• **Work task**
Look through the material below. Copy each line that contains the string "left".

-------- Material for the task --------

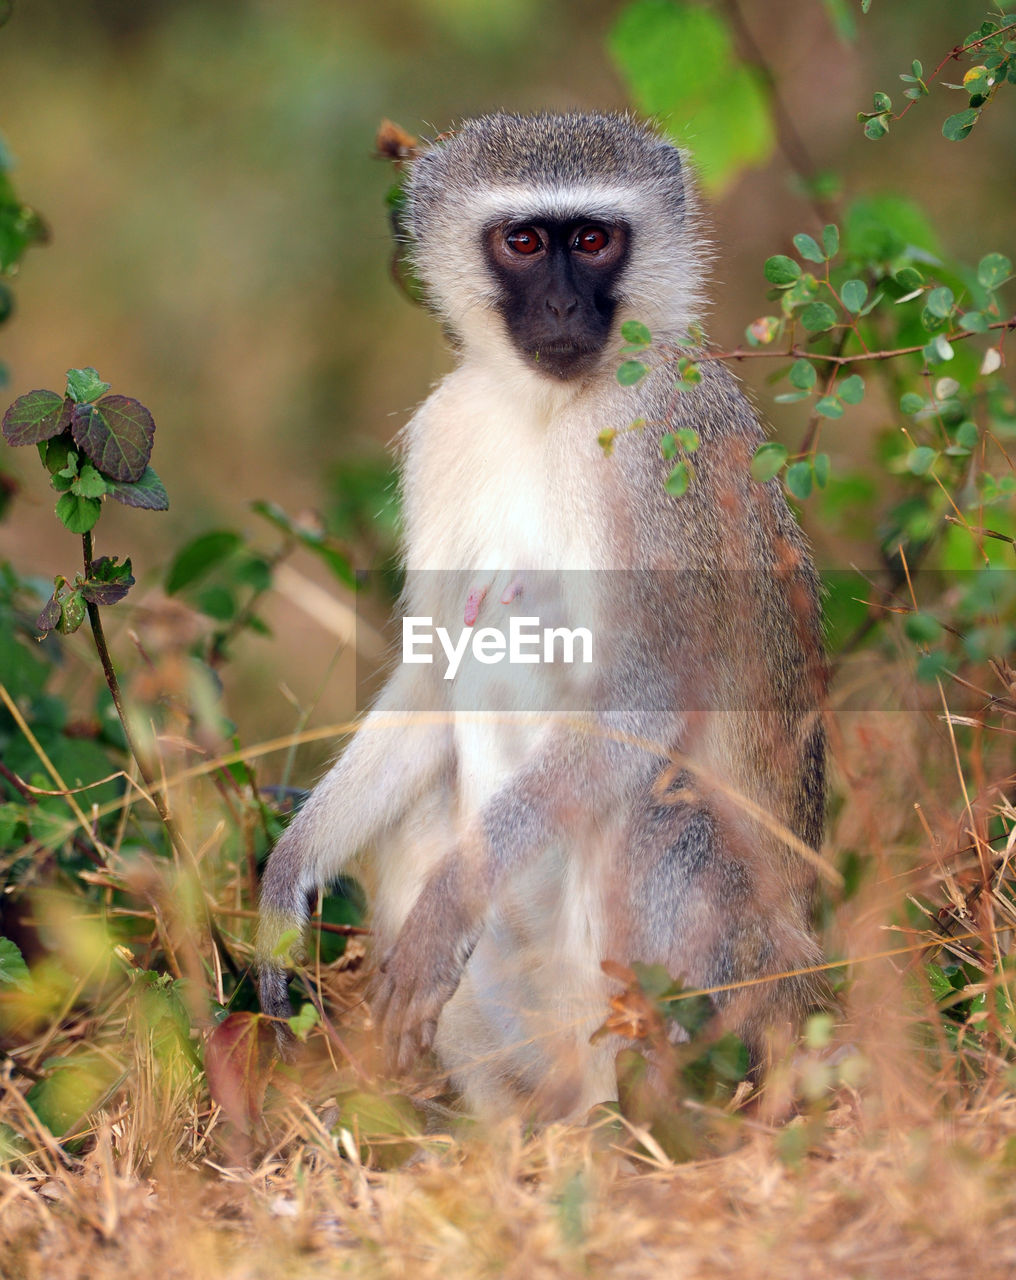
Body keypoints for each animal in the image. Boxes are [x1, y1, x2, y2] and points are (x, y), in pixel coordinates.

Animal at [259, 112, 824, 1121]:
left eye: (593, 239)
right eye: (524, 241)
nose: (562, 309)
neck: (546, 407)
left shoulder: (657, 440)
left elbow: (642, 698)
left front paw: (447, 904)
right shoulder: (446, 431)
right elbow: (433, 673)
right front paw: (286, 881)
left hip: (742, 978)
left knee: (661, 821)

--------

• **Answer section**
left eye: (593, 239)
left shoulder: (657, 440)
left elbow: (642, 698)
left front paw: (447, 904)
left hip: (742, 978)
left knee: (661, 821)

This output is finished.